◆ **Your task**
The whole listing below should be duplicated exactly, with nothing left out.

◆ **Input data**
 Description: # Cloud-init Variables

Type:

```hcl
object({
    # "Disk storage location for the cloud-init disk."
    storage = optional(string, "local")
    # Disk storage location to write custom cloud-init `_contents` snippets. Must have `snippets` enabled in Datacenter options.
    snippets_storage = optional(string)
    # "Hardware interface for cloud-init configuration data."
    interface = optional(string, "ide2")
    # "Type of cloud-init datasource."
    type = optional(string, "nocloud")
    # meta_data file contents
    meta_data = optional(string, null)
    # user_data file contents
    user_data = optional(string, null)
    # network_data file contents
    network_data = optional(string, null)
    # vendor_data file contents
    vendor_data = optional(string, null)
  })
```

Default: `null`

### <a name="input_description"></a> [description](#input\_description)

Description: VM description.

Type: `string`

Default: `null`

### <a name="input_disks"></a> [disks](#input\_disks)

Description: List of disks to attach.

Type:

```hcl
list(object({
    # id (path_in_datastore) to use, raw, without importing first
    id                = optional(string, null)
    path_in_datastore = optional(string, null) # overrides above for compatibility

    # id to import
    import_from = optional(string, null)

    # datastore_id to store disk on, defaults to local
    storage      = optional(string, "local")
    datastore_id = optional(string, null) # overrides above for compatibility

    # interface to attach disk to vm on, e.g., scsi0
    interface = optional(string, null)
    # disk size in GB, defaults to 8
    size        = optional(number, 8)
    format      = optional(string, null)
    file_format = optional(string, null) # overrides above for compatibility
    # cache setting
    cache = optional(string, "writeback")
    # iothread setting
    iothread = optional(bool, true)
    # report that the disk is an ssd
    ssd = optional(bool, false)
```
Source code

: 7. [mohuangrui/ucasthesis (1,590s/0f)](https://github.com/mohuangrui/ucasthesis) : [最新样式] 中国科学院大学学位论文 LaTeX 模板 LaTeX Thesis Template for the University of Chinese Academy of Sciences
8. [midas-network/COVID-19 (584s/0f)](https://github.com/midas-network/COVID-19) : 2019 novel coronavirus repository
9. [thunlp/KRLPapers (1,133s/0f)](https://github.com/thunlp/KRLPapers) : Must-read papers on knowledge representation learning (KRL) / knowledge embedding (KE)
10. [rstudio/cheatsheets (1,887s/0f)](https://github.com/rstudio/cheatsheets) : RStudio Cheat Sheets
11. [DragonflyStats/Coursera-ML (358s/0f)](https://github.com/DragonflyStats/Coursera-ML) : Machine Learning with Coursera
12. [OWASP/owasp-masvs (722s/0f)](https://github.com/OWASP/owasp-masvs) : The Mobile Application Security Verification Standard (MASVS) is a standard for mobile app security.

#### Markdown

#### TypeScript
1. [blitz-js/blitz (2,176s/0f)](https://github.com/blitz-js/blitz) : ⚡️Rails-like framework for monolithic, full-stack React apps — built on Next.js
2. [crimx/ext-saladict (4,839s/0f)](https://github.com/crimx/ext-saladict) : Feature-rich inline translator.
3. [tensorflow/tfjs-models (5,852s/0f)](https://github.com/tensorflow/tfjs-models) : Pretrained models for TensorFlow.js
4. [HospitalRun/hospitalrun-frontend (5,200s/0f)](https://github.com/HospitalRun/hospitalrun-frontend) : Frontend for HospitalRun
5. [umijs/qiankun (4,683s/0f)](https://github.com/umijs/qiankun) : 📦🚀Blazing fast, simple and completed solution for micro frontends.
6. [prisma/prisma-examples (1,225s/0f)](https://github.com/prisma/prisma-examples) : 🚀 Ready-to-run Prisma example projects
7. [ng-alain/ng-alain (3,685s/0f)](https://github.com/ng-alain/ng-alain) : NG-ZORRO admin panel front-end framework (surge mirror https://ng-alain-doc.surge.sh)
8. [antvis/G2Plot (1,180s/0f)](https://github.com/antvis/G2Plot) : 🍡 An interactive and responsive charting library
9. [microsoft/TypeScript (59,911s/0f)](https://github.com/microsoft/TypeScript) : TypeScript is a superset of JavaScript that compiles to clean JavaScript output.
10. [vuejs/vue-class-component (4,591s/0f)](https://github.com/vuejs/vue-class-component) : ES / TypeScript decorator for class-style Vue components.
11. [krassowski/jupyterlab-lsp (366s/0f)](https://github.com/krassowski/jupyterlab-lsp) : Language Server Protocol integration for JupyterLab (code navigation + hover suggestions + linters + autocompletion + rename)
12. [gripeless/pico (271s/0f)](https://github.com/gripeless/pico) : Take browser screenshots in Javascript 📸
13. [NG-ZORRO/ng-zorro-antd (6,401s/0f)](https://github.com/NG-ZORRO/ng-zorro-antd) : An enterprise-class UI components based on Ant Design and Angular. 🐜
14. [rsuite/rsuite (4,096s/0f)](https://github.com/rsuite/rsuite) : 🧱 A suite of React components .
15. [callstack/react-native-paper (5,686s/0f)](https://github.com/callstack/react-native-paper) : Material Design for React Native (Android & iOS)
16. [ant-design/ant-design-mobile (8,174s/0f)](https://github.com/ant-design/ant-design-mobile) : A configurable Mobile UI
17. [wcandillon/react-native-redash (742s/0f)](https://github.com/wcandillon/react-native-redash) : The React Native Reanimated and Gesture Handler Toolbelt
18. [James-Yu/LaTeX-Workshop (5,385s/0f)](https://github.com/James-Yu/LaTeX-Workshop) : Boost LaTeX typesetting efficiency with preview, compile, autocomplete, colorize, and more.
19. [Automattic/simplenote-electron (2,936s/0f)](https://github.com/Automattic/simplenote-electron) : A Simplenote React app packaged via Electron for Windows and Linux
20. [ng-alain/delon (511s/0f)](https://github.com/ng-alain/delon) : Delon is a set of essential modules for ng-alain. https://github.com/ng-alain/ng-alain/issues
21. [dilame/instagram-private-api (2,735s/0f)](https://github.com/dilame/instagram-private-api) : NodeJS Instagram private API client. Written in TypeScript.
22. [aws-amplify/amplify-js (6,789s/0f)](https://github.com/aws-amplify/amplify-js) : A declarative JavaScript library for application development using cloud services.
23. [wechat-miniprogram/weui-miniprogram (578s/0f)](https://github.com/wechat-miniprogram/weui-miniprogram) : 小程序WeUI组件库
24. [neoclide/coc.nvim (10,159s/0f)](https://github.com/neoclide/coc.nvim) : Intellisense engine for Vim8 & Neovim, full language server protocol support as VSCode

◆ **Result**
 Description: # Cloud-init Variables

Type:

```hcl
object({
    # "Disk storage location for the cloud-init disk."
    storage = optional(string, "local")
    # Disk storage location to write custom cloud-init `_contents` snippets. Must have `snippets` enabled in Datacenter options.
    snippets_storage = optional(string)
    # "Hardware interface for cloud-init configuration data."
    interface = optional(string, "ide2")
    # "Type of cloud-init datasource."
    type = optional(string, "nocloud")
    # meta_data file contents
    meta_data = optional(string, null)
    # user_data file contents
    user_data = optional(string, null)
    # network_data file contents
    network_data = optional(string, null)
    # vendor_data file contents
    vendor_data = optional(string, null)
  })
```

Default: `null`

### <a name="input_description"></a> [description](#input\_description)

Description: VM description.

Type: `string`

Default: `null`

### <a name="input_disks"></a> [disks](#input\_disks)

Description: List of disks to attach.

Type:

```hcl
list(object({
    # id (path_in_datastore) to use, raw, without importing first
    id                = optional(string, null)
    path_in_datastore = optional(string, null) # overrides above for compatibility

    # id to import
    import_from = optional(string, null)

    # datastore_id to store disk on, defaults to local
    storage      = optional(string, "local")
    datastore_id = optional(string, null) # overrides above for compatibility

    # interface to attach disk to vm on, e.g., scsi0
    interface = optional(string, null)
    # disk size in GB, defaults to 8
    size        = optional(number, 8)
    format      = optional(string, null)
    file_format = optional(string, null) # overrides above for compatibility
    # cache setting
    cache = optional(string, "writeback")
    # iothread setting
    iothread = optional(bool, true)
    # report that the disk is an ssd
    ssd = optional(bool, false)
```
Source code

: 7. [mohuangrui/ucasthesis (1,590s/0f)](https://github.com/mohuangrui/ucasthesis) : [最新样式] 中国科学院大学学位论文 LaTeX 模板 LaTeX Thesis Template for the University of Chinese Academy of Sciences
8. [midas-network/COVID-19 (584s/0f)](https://github.com/midas-network/COVID-19) : 2019 novel coronavirus repository
9. [thunlp/KRLPapers (1,133s/0f)](https://github.com/thunlp/KRLPapers) : Must-read papers on knowledge representation learning (KRL) / knowledge embedding (KE)
10. [rstudio/cheatsheets (1,887s/0f)](https://github.com/rstudio/cheatsheets) : RStudio Cheat Sheets
11. [DragonflyStats/Coursera-ML (358s/0f)](https://github.com/DragonflyStats/Coursera-ML) : Machine Learning with Coursera
12. [OWASP/owasp-masvs (722s/0f)](https://github.com/OWASP/owasp-masvs) : The Mobile Application Security Verification Standard (MASVS) is a standard for mobile app security.

#### Markdown

#### TypeScript
1. [blitz-js/blitz (2,176s/0f)](https://github.com/blitz-js/blitz) : ⚡️Rails-like framework for monolithic, full-stack React apps — built on Next.js
2. [crimx/ext-saladict (4,839s/0f)](https://github.com/crimx/ext-saladict) : Feature-rich inline translator.
3. [tensorflow/tfjs-models (5,852s/0f)](https://github.com/tensorflow/tfjs-models) : Pretrained models for TensorFlow.js
4. [HospitalRun/hospitalrun-frontend (5,200s/0f)](https://github.com/HospitalRun/hospitalrun-frontend) : Frontend for HospitalRun
5. [umijs/qiankun (4,683s/0f)](https://github.com/umijs/qiankun) : 📦🚀Blazing fast, simple and completed solution for micro frontends.
6. [prisma/prisma-examples (1,225s/0f)](https://github.com/prisma/prisma-examples) : 🚀 Ready-to-run Prisma example projects
7. [ng-alain/ng-alain (3,685s/0f)](https://github.com/ng-alain/ng-alain) : NG-ZORRO admin panel front-end framework (surge mirror https://ng-alain-doc.surge.sh)
8. [antvis/G2Plot (1,180s/0f)](https://github.com/antvis/G2Plot) : 🍡 An interactive and responsive charting library
9. [microsoft/TypeScript (59,911s/0f)](https://github.com/microsoft/TypeScript) : TypeScript is a superset of JavaScript that compiles to clean JavaScript output.
10. [vuejs/vue-class-component (4,591s/0f)](https://github.com/vuejs/vue-class-component) : ES / TypeScript decorator for class-style Vue components.
11. [krassowski/jupyterlab-lsp (366s/0f)](https://github.com/krassowski/jupyterlab-lsp) : Language Server Protocol integration for JupyterLab (code navigation + hover suggestions + linters + autocompletion + rename)
12. [gripeless/pico (271s/0f)](https://github.com/gripeless/pico) : Take browser screenshots in Javascript 📸
13. [NG-ZORRO/ng-zorro-antd (6,401s/0f)](https://github.com/NG-ZORRO/ng-zorro-antd) : An enterprise-class UI components based on Ant Design and Angular. 🐜
14. [rsuite/rsuite (4,096s/0f)](https://github.com/rsuite/rsuite) : 🧱 A suite of React components .
15. [callstack/react-native-paper (5,686s/0f)](https://github.com/callstack/react-native-paper) : Material Design for React Native (Android & iOS)
16. [ant-design/ant-design-mobile (8,174s/0f)](https://github.com/ant-design/ant-design-mobile) : A configurable Mobile UI
17. [wcandillon/react-native-redash (742s/0f)](https://github.com/wcandillon/react-native-redash) : The React Native Reanimated and Gesture Handler Toolbelt
18. [James-Yu/LaTeX-Workshop (5,385s/0f)](https://github.com/James-Yu/LaTeX-Workshop) : Boost LaTeX typesetting efficiency with preview, compile, autocomplete, colorize, and more.
19. [Automattic/simplenote-electron (2,936s/0f)](https://github.com/Automattic/simplenote-electron) : A Simplenote React app packaged via Electron for Windows and Linux
20. [ng-alain/delon (511s/0f)](https://github.com/ng-alain/delon) : Delon is a set of essential modules for ng-alain. https://github.com/ng-alain/ng-alain/issues
21. [dilame/instagram-private-api (2,735s/0f)](https://github.com/dilame/instagram-private-api) : NodeJS Instagram private API client. Written in TypeScript.
22. [aws-amplify/amplify-js (6,789s/0f)](https://github.com/aws-amplify/amplify-js) : A declarative JavaScript library for application development using cloud services.
23. [wechat-miniprogram/weui-miniprogram (578s/0f)](https://github.com/wechat-miniprogram/weui-miniprogram) : 小程序WeUI组件库
24. [neoclide/coc.nvim (10,159s/0f)](https://github.com/neoclide/coc.nvim) : Intellisense engine for Vim8 & Neovim, full language server protocol support as VSCode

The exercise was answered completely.